(Dataset entries)
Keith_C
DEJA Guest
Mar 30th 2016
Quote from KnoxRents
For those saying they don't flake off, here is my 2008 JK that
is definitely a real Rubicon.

### YOUR TASK
Each line above should be output exactly as written.

### EXERCISE SOLUTION
Keith_C
DEJA Guest
Mar 30th 2016
Quote from KnoxRents
For those saying they don't flake off, here is my 2008 JK that
is definitely a real Rubicon.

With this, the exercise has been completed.